:: Page

So, I called Mrs. Butcher’s co-worker and got the phone number of her demi-goddess neighbor. Then I spoke with the demi-goddess herself (a benevolent, and just, demi-goddess if there ever was one) and we set up a time for me to come down there and learn the way to heaven.
She taught me ever so much more than how to make baklava. She offered me salvation, and I shoved it into my mouth.
A caveat before we get started: This lovely woman is from the US, but lived in Turkey for several years, which is where she learned how to make it. She is quick to point out that her baklava is Turkish, not Greek. However, she also concedes that her baklava uses walnuts—as the Greeks do—rather than pistachios—mostly because raw, shelled pistachios cost an arm and a leg. However, she also uses real butter in her baklava, which is the Turkish way. Greeks use a butter called galaktos, which is made from a combination of sheep’s and goat’s milk. Also, the lemon-flavored syrup she makes is Turkish, whereas the Greeks tend to use honey in their syrup. So, to sum up, while she calls it Turkish baklava, it’s really kind of a combination of the two. For my part I will state for the record that this is, literally, the only walnut dish that I will eat, because walnuts are garbage nuts. But, she is able to transmutate them, like water into wine. That being said, when I make these again (and you can damned sure bet that I will need to put in a lot of practice) I will very likely spring for the pistachios.
Also, this recipe is for a ½ and ½ baklava. One half plain and the other half chocolate.
Here’s what you’ll need:
For the syrup:
3 Cups Sugar
1 ½ Cups Water
5 tsp Lemon Juice
For the pastry:
1 Lb. of #4 filo dough (this is typically the thinnest you can find)
2-3 cups Walnuts or Pistachios
⅓ Cup Sugar
2 tsp. Cinnamon
2 Dark Chocolate Bars (use the good stuff—not that Hershey’s shit. Also, I am a well-known hater of Dark Chocolate for a myriad of reasons, however, this dessert is sweet enough to make it palatable)
1 Lb. Unsalted Butter, melted
The day before making the pastry, mix together the water and sugar over low heat until the mixture liquefies. It will turn from cloudy to clear.
Then add 5 teaspoons of lemon juice, stir and raise the heat to medium high. As the syrup heats up, you’ll notice some white foam forming on top. Remove this foam with a spoon.
When it starts to boil, reduce the heat and simmer it for 12 minutes. Then turn off the heat and let it cool in the pan, then put it in the refrigerator overnight.
The next day, pour the nuts, sugar and cinnamon into a food processor and pulse it until the nuts are fine, but not powdery.
Empty the nuts into a bowl and then add the broken up pieces of the chocolate bars to the food processor. Process until their texture is similar to the nuts.

::::
:: Supplied records

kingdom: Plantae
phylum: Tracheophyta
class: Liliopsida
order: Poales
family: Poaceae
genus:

::::

### [Directions]
Please state how long the baklava recipe says to simmer the syrup once it starts to boil.

### [Final answer]
12 minutes.